Sebenarnya Anna merasa kebingungan karena Ethan tiba-tiba mengajaknya bicara, ditambah dia juga tidak tahu akan dibawa ke mana. Lebih parah lagi, Ethan diam saja seperti tak memiliki niat untuk memulai percakapan. Lalu, hal seperti apa yang perlu dibicarakan kalau Ethan hanya diam saja?
"Sori----"
"Makasih----"
Keduanya saling tatap karena sekalinya ada inisiatif dari masing-masing untuk memulai kembali percakapan, tapi yang terjadi mereka malah bicara di saat yang bersamaan.

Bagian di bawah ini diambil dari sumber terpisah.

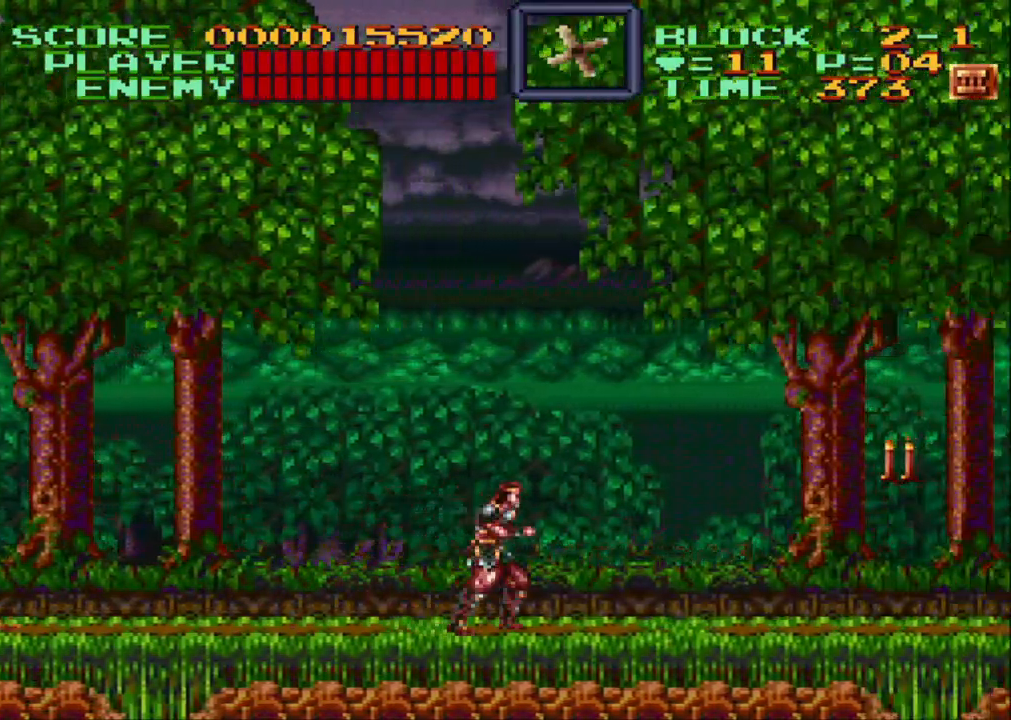
{"buttons": ["DPAD_RIGHT"], "events": []}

"Duluan aja," kata Ethan mendahului.
"Enggak, duluan aja. Nggak apa-apa, kok."
"Kamu aja yang duluan, saya nanti belakangan."
"Engg---"
"Ladies first," sela Ethan.
Baiklah, berkat situasi sekarang ini Anna bisa memperoleh informasi lebih tentang seorang Ethan yang ternyata bisa menyebalkan juga di saat-saat tertentu, dan informasi yang Anna dapatkan ini sumbernya berasal dari Ethan sendiri. Jadi, bisa dijamin keakuratan dari informasi tersebut.
"Oke, duluan nih?" Tanya Anna memastikan, sementara Ethan hanya mengangguk kecil.

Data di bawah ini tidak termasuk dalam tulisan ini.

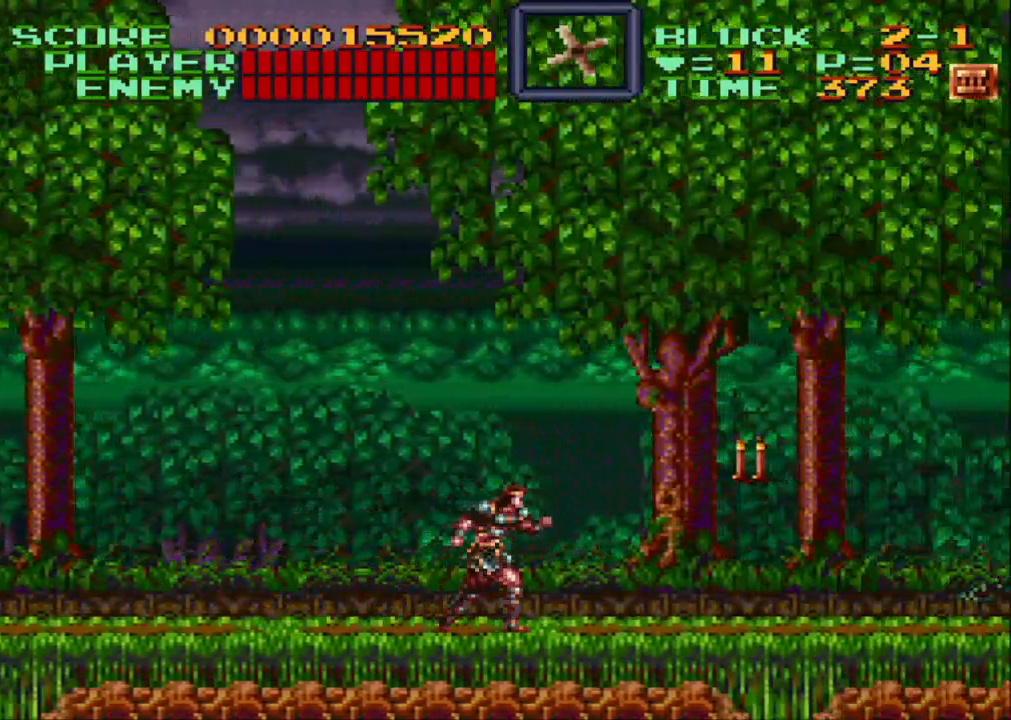
{"buttons": [], "events": [[383, "DPAD_RIGHT", "up"]]}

"Makasih, ya, udah bantuin beberapa hari yang lalu," lanjut Anna.
"It's okay, itu udah kewajiban saya sebagai sesama manusia, harus saling tolong menolong," balas Ethan.
"Sori, kalau nggak keberatan jangan panggil 'Saya' kesannya kayak formal banget, hehee."
"Oh, oke." Ethan menoleh ke arah Anna, "Aku?"
Anna membulatkan matanya mendengar kata yang terdengar seperti pertanyaan, keluar dari mulut Ethan dengan mudahnya.
"Ya-aa, terserah mau apa aja. Soalnya kalau saya gitu kayak canggung banget," jawab Anna terbata-bata.
Entah dari mana keberanian itu berasal, hingga Anna dengan mudahnya mengucapkan apa yang dia rasakan kepada orang baru seperti Ethan. Tapi, menurut Anna lebih baik seperti itu, karena ini demi kebaikan bersama.
"Soalnya kalau pakai 'Gue-lo' kesannya nggak enak, lebih nyaman pakai 'Aku-kamu' gitu."
Gadis itu menoleh dengan mata yang sedikit membulat, kemudian menatap Ethan tak percaya.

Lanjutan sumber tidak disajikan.